Chevaux maltraités et squelettiques en Haute-Saône : prison avec sursis requise

En janvier 2017, la SPA avait saisi 44 chevaux et 29 chiens détenus dans des conditions sanitaires indignes dans l’élevage situé à Gézier-et-Fontenelay.

Un poulain agonisant, des chevaux blessés, maltraités et squelettiques: six mois de prison avec sursis ont été requis jeudi à Vesoul contre une éleveuse de 35 ans, à laquelle 44 chevaux et 29 chiens ont été retirés il y un an.
Le tribunal correctionnel de Vesoul rendra sa décision le 8 février à 9 h. La procureure Julie Bressand a également demandé au tribunal d’interdire à la prévenue d’exercer une activité d’élevage pendant cinq ans. Elle a notamment souligné la « mauvaise foi » et « l’improvisation totale » de la jeune femme, qui gérait seule une exploitation ayant accueilli jusqu’à plus de 100 équidés.
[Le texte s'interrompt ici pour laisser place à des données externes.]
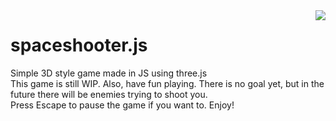 <img src="logo.png" style="float:right;max-width: 20%;">

# spaceshooter.js
Simple 3D style game made in JS using three.js  
This game is still WIP. Also, have fun playing. There is no goal yet, but in the future there will be enemies trying to shoot you.  
Press Escape to pause the game if you want to. Enjoy!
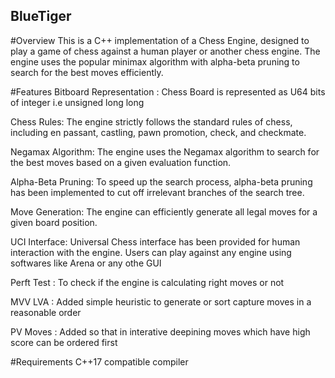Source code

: ## BlueTiger

#Overview
This is a C++ implementation of a Chess Engine, designed to play a game of chess against a human player or another chess engine. The engine uses the popular minimax algorithm with alpha-beta pruning to search for the best moves efficiently.

#Features
Bitboard Representation : Chess Board is represented as U64 bits of integer i.e unsigned long long 

Chess Rules: The engine strictly follows the standard rules of chess, including en passant, castling, pawn promotion, check, and checkmate.

Negamax Algorithm: The engine uses the Negamax algorithm to search for the best moves based on a given evaluation function. 

Alpha-Beta Pruning: To speed up the search process, alpha-beta pruning has been implemented to cut off irrelevant branches of the search tree.

Move Generation: The engine can efficiently generate all legal moves for a given board position.

UCI Interface: Universal Chess interface has been provided for human interaction with the engine. Users can play against any engine using softwares like Arena or any othe GUI

Perft Test : To check if the engine is calculating right moves or not

MVV LVA : Added simple heuristic to generate or sort capture moves in a reasonable order

PV Moves : Added so that in interative deepining moves which have high score can be ordered first





#Requirements
C++17 compatible compiler

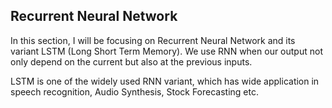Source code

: ## Recurrent Neural Network

In this section, I will be focusing on Recurrent Neural Network and its variant LSTM (Long Short Term Memory). We use RNN 
when our output not only depend on the current but also at the previous inputs.

LSTM is one of the widely used RNN variant, which has wide application in speech recognition, Audio Synthesis, Stock 
Forecasting etc.
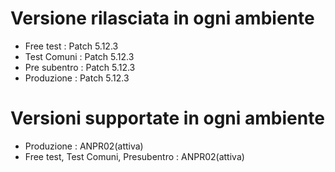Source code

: # Versione rilasciata in ogni ambiente

- Free test : Patch 5.12.3
- Test Comuni : Patch 5.12.3
- Pre subentro : Patch 5.12.3
- Produzione : Patch 5.12.3


# Versioni supportate in ogni ambiente

- Produzione : ANPR02(attiva)
- Free test, Test Comuni, Presubentro : ANPR02(attiva)
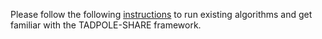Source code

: Please follow the following [instructions](https://docs.google.com/document/d/19cj8_GPxugFJyTh88i_jrskyMh68QsrIqrqKiT7Dn0U/edit?usp=sharing) to run existing algorithms and get familiar with the TADPOLE-SHARE framework.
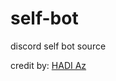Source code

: # self-bot
discord self bot source


credit by: <a href="https://github.com/hadiazt">HADI Az</a></span>
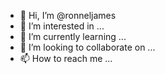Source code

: - 👋 Hi, I’m @ronneljames
- 👀 I’m interested in ...
- 🌱 I’m currently learning ...
- 💞️ I’m looking to collaborate on ...
- 📫 How to reach me ...

<!---
ronneljames/ronneljames is a ✨ special ✨ repository because its `README.md` (this file) appears on your GitHub profile.
You can click the Preview link to take a look at your changes.
--->
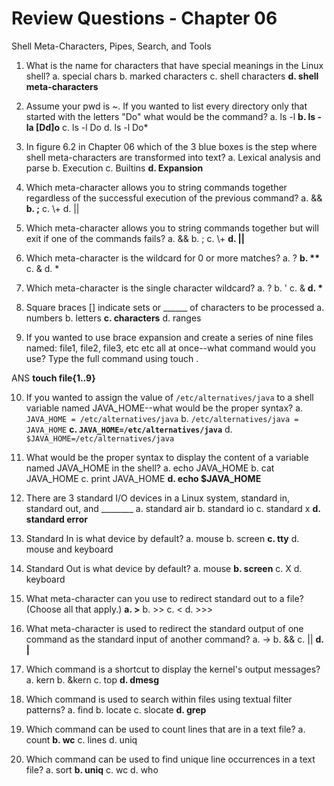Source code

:# Review Questions - Chapter 06

Shell Meta-Characters, Pipes, Search, and Tools

1. What is the name for characters that have special meanings in the Linux shell?
a. special chars
b. marked characters
c. shell characters
**d. shell meta-characters** 


2. Assume your pwd is ~. If you wanted to list every directory only that started with the letters "Do" what would be the command?
a. ls -l
**b. ls -la [Dd]o**
c. ls -l Do
d. ls -l Do*

3. In figure 6.2 in Chapter 06 which of the 3 blue boxes is the step where shell meta-characters are transformed into text?
a. Lexical analysis and parse
b. Execution
c. Builtins
**d. Expansion**

4. Which meta-character allows you to string commands together regardless of the successful execution of the previous command?
a. &&
**b. ;**
c. \\+
d. ||

5. Which meta-character allows you to string commands together but will exit if one of the commands fails?
a. &&
b. ;
c. \\+
**d. ||**

6. Which meta-character is the wildcard  for 0 or more matches?
a. ?
**b. \*\***
c. &
d. \*

7. Which meta-character is the single character wildcard?
a. ?
b. '
c. &
**d. \***

8. Square braces [] indicate sets or ______ of characters to be processed
a. numbers
b. letters
**c. characters**
d. ranges

9. If you wanted to use brace expansion and create a series of nine files named: file1, file2, file3, etc etc all at once--what command would you use?  Type the full command using touch .

ANS   **touch file{1..9}**


10. If you wanted to assign the value of `/etc/alternatives/java` to a shell variable named JAVA_HOME--what would be the proper syntax?
a. `JAVA_HOME = /etc/alternatives/java`
b. `/etc/alternatives/java = JAVA_HOME`
**c. `JAVA_HOME=/etc/alternatives/java`**
d. `$JAVA_HOME=/etc/alternatives/java`

11. What would be the proper syntax to display the content of a variable named JAVA_HOME in the shell?
a. echo JAVA_HOME
b. cat JAVA_HOME
c. print JAVA_HOME
**d. echo $JAVA_HOME**

12. There are 3 standard I/O devices in a Linux system, standard in, standard out, and ________
a. standard air
b. standard io
c. standard x
**d. standard error**

13. Standard In is what device by default?
a. mouse
b. screen
**c. tty**
d. mouse and keyboard

14. Standard Out is what device by default?
a.  mouse
**b.  screen**
c.  X
d.  keyboard

15. What meta-character can you use to redirect standard out to a file? (Choose all that apply.)
**a. \>**
b. \>\>
c. \<
d. \>\>\>

16. What meta-character is used to redirect the standard output of one command as the standard input of another command?
a. ->
b. &&
c. ||
**d. \|**

17. Which command is a shortcut to display the kernel's output messages?
a. kern
b. &kern
c. top
**d. dmesg**

18. Which command is used to search within files using textual filter patterns?
a. find
b. locate
c. slocate
**d. grep**

19. Which command can be used to count lines that are in a text file?
a. count
**b. wc**
c. lines
d. uniq

20. Which command can be used to find unique line occurrences in a text file? 
a. sort
**b. uniq**
c. wc
d. who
« J’ai fait avec les moyens et la structure que j’avais. Jamais mes chevaux n’ont manqué ni de soins ni de nourriture », a pour sa part soutenu la prévenue, poursuivie pour « mauvais traitements » sur les chiens et les chevaux de son exploitation, de mars 2016 à janvier 2017. En janvier 2017, la SPA avait saisi 44 chevaux et 29 chiens détenus dans des conditions sanitaires indignes dans l’élevage situé à Gézier-et-Fontenelay (Haute-Saône).

Les équidés, notamment des pur-sang arabes égyptiens, ont été retrouvés extrêmement maigres, déshydratés, dans des enclos insalubres et parfois dangereux. Un poulain agonisait, une plaie ouverte au poitrail. Il a été euthanasié.
Une propriétaire a raconté devant le tribunal le sort subi dans l’exploitation par sa jument, pleine, retrouvée « couchée, squelettique, couverte d’escarres et pourrissant sur place ». La jument a finalement pouliné de manière prématurée, son poulain est décédé et elle a dû être euthanasiée. Les chiens – des bouviers bernois et des laïkas – dormaient sur le sol gelé, à même leurs excréments.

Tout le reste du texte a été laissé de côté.